Staake has created an illustration for the contest which has run in color in the Style section (NOT the magazine which they also killed this week) since 1992 (or 1994) and has conservatively probably done 1500 cartoons for it over the thirty years. When he wrote to us here in 2009, he also noted that he'd been working for the Post for 25 years at that time, which puts him starting doing work for them in 1984.  You can find ComicsDC's coverage of him here and it goes across multiple pages. At one point when I mentioned him, out of the blue, he sent me a drawing of WWMRD (what would Mike Rhode do?) which hangs over my dining room table. When he was in town for the National Book Festival, after doing the poster for them, I interviewed him for "Illustrator Bob Staake on Dark Humor, New Yorker Covers, and Analog Art in a Digital World," Aug. 28, 2014, http://www.washingtoncitypaper.com/blogs/artsdesk/books/2014/08/28/illustrator-bob-staake-on-dark-humor-new-yorker-covers-and-analog-art-in-a-digital-world/ and it was reprinted in the International Journal of Comic Art.

Empress Meyers writes of him, "To Bob Staake, Gene's and then my visual partner since 1994 — way longer than either of us. Over the decades while Bob gained wide renown as a New Yorker cover artist and bestselling children's book author and illustrator, Bob continued to send a cartoon to the Invite, as "really the only steady job I've ever had." Bob and I have met in person only once — he lives on Cape Cod — but every week we're the Invite version of the Kramdens, bickering and threatening to send each other to the moon, but aww we make up."

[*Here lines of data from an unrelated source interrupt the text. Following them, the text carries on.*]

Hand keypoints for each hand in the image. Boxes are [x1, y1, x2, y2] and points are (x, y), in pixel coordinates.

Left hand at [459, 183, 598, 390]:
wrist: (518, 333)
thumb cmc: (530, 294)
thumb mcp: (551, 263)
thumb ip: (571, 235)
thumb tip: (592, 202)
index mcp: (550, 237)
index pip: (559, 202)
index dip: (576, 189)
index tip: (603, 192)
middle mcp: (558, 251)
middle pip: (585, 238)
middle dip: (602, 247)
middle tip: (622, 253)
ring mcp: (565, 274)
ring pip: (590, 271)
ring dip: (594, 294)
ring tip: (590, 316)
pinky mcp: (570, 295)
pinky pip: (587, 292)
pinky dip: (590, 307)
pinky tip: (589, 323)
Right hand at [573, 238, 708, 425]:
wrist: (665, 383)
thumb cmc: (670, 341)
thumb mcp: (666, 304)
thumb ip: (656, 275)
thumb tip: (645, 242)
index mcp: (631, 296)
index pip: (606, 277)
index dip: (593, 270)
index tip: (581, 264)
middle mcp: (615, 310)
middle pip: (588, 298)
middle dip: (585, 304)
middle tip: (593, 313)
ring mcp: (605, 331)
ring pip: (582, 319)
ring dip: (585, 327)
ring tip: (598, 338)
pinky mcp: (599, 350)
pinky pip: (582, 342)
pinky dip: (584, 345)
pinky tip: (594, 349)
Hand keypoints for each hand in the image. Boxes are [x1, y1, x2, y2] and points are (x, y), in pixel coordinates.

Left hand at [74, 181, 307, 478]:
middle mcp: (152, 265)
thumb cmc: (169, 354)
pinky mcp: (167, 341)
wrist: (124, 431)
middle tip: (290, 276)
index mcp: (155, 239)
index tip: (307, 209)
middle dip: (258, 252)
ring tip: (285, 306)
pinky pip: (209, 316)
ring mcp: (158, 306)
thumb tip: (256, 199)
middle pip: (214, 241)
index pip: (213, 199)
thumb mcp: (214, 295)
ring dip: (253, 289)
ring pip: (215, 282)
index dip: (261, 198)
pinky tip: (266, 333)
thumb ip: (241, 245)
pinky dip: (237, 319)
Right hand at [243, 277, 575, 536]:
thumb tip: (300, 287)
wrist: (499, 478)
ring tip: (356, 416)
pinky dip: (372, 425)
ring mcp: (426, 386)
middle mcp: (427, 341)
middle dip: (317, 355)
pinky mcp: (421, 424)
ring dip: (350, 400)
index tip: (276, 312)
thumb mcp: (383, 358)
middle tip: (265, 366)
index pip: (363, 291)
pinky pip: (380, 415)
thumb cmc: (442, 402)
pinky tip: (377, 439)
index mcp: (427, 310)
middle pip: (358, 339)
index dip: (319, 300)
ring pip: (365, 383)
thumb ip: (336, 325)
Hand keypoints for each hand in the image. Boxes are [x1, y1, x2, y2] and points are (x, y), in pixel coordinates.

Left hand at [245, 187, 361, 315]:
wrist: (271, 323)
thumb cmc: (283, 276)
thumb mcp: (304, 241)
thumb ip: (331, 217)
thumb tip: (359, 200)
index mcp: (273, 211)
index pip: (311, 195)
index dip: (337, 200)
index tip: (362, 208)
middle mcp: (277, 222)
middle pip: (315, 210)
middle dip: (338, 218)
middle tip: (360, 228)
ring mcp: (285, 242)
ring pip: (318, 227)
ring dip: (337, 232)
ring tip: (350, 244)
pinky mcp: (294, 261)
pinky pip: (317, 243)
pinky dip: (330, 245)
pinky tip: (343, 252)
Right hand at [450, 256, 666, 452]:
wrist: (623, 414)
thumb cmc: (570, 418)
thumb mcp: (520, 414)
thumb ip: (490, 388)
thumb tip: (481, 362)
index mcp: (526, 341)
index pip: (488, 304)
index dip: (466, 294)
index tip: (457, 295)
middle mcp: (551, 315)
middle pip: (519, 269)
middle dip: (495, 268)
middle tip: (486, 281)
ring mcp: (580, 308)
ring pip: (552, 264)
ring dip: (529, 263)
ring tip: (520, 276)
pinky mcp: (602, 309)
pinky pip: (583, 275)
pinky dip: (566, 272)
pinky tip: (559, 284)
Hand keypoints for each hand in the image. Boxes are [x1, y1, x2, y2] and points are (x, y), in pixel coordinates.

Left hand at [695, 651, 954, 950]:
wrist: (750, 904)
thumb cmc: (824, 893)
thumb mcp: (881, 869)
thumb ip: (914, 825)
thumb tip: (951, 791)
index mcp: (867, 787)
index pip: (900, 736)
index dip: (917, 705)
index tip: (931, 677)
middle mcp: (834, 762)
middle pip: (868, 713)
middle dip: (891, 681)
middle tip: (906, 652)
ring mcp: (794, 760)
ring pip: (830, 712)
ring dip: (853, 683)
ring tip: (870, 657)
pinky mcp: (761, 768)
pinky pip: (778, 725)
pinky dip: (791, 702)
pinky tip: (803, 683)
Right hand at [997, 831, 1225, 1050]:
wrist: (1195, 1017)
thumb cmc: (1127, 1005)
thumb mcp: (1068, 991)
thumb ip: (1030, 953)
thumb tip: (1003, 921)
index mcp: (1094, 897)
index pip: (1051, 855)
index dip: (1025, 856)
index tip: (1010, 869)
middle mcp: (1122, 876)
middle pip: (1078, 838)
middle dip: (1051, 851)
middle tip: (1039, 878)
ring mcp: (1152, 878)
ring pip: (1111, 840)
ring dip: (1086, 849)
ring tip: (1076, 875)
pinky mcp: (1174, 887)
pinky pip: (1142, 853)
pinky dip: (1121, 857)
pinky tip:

The end of this contest is probably the last vestige of all the Miami Herald staff and innovations that actually made the Post a must-read for many years beginning in the 1980s as the Watergate sheen was beginning to wear off. I've never entered the Invitational, but I know many people who have, and am sure the complaints about this have started. Personally, I'll miss seeing Staake's cartoon.

I used to compile a list of cartoonists appearing in local publications back when it was worth doing. Here's one from 2007, of which barely any of the publications still exist, and only Matt Wuerker at Politico is really soldiering on.

Cartoonists in Washington, DC area newspapers as of late May 2007

Washington Post
-Tom Toles - editorial cartoonist (semi-daily)
-Richard Thompson - Richard's Poor Almanac (Saturdays); Cul de Sac strip (Sunday's Magazine), illustrations for Joel Achenbach's Rough Draft column (Sunday's Magazine)
-Rob Shepperson, Tim Grajek - illustrations for Sunday's Business section
-Nick Galifianakis - cartoons for ex-wife Carolyn Hax's Tell Me About It advice column.
-Bob Staake - cartoons for Style Invitational contest (Sunday)
-Patrick M. Reynolds - Flashback comic strip; unique Washington version (Sunday comics)
-Eric Shansby - illustrations for Gene Weingarten's Below the Beltway column (Sunday's Magazine)
-Christopher Gash; Christopher Neimen - spot illos especially on Sunday
-Michael Cavna - editorial cartoons in Arts section, extremely irregularly
-Julie Zhu - Montgomery Blair High School student cartoonist for Extra Credit column in local Extra sections
-Saturday box of syndicated editorial cartoons
-Turkish cartoonist Selcuk Demirel illustrations in Book World, semi-regularly

Of the Post people, 15 years later Richard's dead, we gained Ann Telnaes as an online animated political cartoonist, Toles was replaced by Michael de Adder (on contract from Canada, and they're running his piece too small and in b&w on the opinion page), the Saturday box of 4 political cartoonists is still there, Nick Galifianakis continues to illustrate Carolyn Hax's column albeit from an undisclosed location that's not Northern VA, Reynold's retired his Flashbacks strip this fall, and Cavna and Dave Betancourt cover comics stories but far less than they did when their Comic Riffs blog existed. And the Post has 2 pages of comics daily, down from 3, and printed microscopically, and 1 section of Sunday comics, instead of 2. Awww, get the hell off my lawn already. 
 
Updated: Friend of ComicsDC, cartoonist Clay Jones pointed out that Staake had posted about this on his FB page.